Yaz aylarında elde ne varsa; kimi tarlasına, kimi hayvanına yatırıyor. Mahsul zamanı geliyor ama kazanç, yapılan masrafın karşısında cılız kalıyor.
Buna bir de düğün sezonu ekleniyor. Ağrı’da düğüne gitmemek ayıplanır, hediye götürmemek ise “yakışmaz” sayılır.
Oysa çoğu vatandaşın cebinde, bu mecburi nezaketin yükünü taşıyacak kadar para bile kalmıyor.
Yazın kazanılan, düğünlerde tükeniyor; kışa ise sadece kaygı kalıyor.
Şap hastalığı bu yıl birçok üreticinin elindeki hayvanı götürdü. “9-15” olarak bilinen eylül dönemi, yani besiciler için en kritik tarih, bu sene bereketten çok keder getirdi.
Ahırların sessizliği, aslında sadece hayvan kaybının değil, umut kaybının da sesi.
Çünkü bir hayvan, bu coğrafyada sadece et ya da süt değil; bir evin kışı, bir çocuğun okul masrafı, bir ailenin umududur.
Kış yaklaşıyor. Sobanın başında oturmak bile masraflı hale geldi.
Kömür, odun, doğalgaz derken ısınmak lüks, soğuktan korunmak mecburiyet oldu.
Üstüne bir de okul masrafları eklenince, şehirdeki her hanede aynı cümle yankılanıyor: “Bu kışı nasıl geçireceğiz?”
Ağrı’nın caddelerinde sadece mevsim değil, tabelalar da değişiyor artık.
Dün kendi iş yerinde çalışan esnaf, bugün başka birinin yanında işçi.
İş bulamayan gençlerse valizini alıp batıya göç ediyor.
Kalanlar ise direnenler,
bazen inadına, bazen çaresine.
Ağrı’da yaşamak; dayanıklı olmakla eş anlamlı.
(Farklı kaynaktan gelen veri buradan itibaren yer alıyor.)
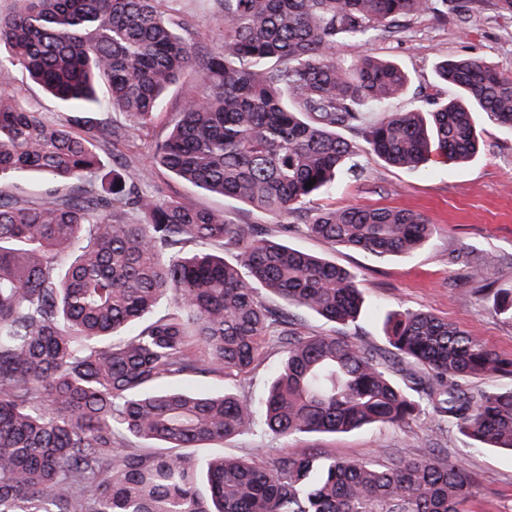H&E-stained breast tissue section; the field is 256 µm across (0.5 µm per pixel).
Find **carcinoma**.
Segmentation results:
<instances>
[{"label": "carcinoma", "instance_id": "cac0c4a2", "mask_svg": "<svg viewBox=\"0 0 512 512\" xmlns=\"http://www.w3.org/2000/svg\"><path fill=\"white\" fill-rule=\"evenodd\" d=\"M162 2L16 0L0 17V69H24L72 109L47 122L0 88V183L36 172L54 184L36 200L0 190V512H466L473 482L448 456L382 466L311 448L263 466L184 452L250 431L258 410L269 434L291 437L404 425L424 401L476 447L512 452V386H462L512 377V358L429 312L397 313L385 323L392 355L421 367L406 389L365 344L277 319L256 287L354 321L355 276L251 224L145 193L119 170L95 185L98 149L129 127L88 126L81 113L117 110L142 131L180 83L182 111L156 137L154 162L288 215L339 172L357 173L362 150L401 168L435 155L462 163L481 151L479 121L512 131L511 69L447 59L437 75L457 97L374 116L366 108L403 94L407 73L366 51L336 56L338 42L364 46L436 5L469 17L512 14V0H214L224 42L205 53L174 33ZM306 231L389 256L424 245L434 225L350 206L317 211ZM215 245L237 260L206 250ZM271 328L283 357L257 399L170 385L247 372Z\"/></svg>", "mask_w": 512, "mask_h": 512}]
</instances>
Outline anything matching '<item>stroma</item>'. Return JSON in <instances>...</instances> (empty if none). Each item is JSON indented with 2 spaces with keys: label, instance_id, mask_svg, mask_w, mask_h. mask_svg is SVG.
I'll list each match as a JSON object with an SVG mask.
<instances>
[{
  "label": "stroma",
  "instance_id": "1",
  "mask_svg": "<svg viewBox=\"0 0 512 512\" xmlns=\"http://www.w3.org/2000/svg\"><path fill=\"white\" fill-rule=\"evenodd\" d=\"M167 7L170 15L185 17L184 35L199 50L208 51L223 42L224 20L210 0H168ZM367 49L407 72L408 87L393 107L410 110L426 94L437 95L442 101L450 97V89L436 77L438 63L446 58L473 56L512 69V15L487 9L464 24L457 13H449L442 21L428 11L400 32L376 36ZM0 86L12 90L25 107L47 120H57L66 111L21 68L0 69ZM181 100L180 88H171L150 131L131 134L122 147L131 160L128 173L141 189L223 211L233 223L255 225L269 235L285 238L292 247L329 258L356 275L364 302L356 321L344 328L258 290L266 306L300 324L305 333L332 335L342 331L380 350L386 347L387 317L429 311L482 338L500 354L512 355V320L494 309L496 290L512 289V133L483 124L484 147L477 158L467 163L438 158L422 169L396 168L374 154L360 153L359 176L341 175L331 191L311 200L301 213L275 217L236 199L176 181L152 164L155 136L178 118ZM347 206L416 211L435 225L436 232L421 248L399 256L333 247L306 232L305 226L317 210ZM486 254L495 255L497 261L485 267L481 281L490 288L480 293L477 282L467 277L466 266ZM281 357L278 339L271 336L260 361L247 373L232 380L220 376L191 379L184 386L208 393L231 386L240 396L254 399L266 389ZM311 448L329 457L379 464L431 455L455 457L475 480L469 512H512V456L475 447L454 425L428 409L399 427L375 424L346 434L279 439L269 436L260 423L254 432L224 442L225 454L264 463L278 456L298 457Z\"/></svg>",
  "mask_w": 512,
  "mask_h": 512
}]
</instances>
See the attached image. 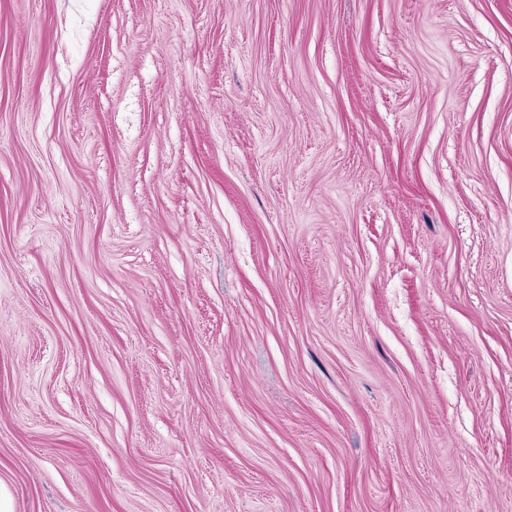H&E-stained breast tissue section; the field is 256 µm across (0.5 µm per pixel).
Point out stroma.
<instances>
[{
	"label": "stroma",
	"mask_w": 512,
	"mask_h": 512,
	"mask_svg": "<svg viewBox=\"0 0 512 512\" xmlns=\"http://www.w3.org/2000/svg\"><path fill=\"white\" fill-rule=\"evenodd\" d=\"M11 512H512V0H0Z\"/></svg>",
	"instance_id": "obj_1"
}]
</instances>
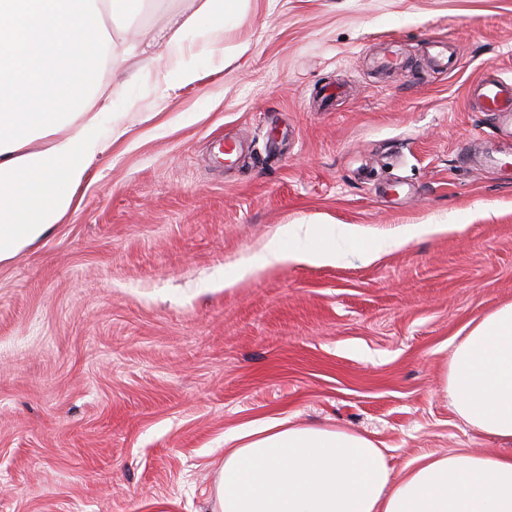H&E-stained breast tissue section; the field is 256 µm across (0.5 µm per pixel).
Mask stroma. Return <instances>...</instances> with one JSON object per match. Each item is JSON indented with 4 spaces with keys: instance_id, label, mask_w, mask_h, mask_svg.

Soğuğa da, yoksulluğa da, umutsuzluğa da…
Ama bir gerçek var ki: Ağrılı, her zorluğa rağmen yine sabah erkenden kalkıyor, yine çalışıyor, yine mücadele ediyor.
Çünkü burada yaşamak bir tercih değil, bir direniş biçimi.
Belki de Ağrı’nın en büyük gücü, bu sessiz direnişin içinde saklı.
Ama artık şu soruyu sormanın vakti geldi:
Ne zamana kadar “sabır” diyerek geçineceğiz, ne zamana kadar “alıştık” diyerek susacağız?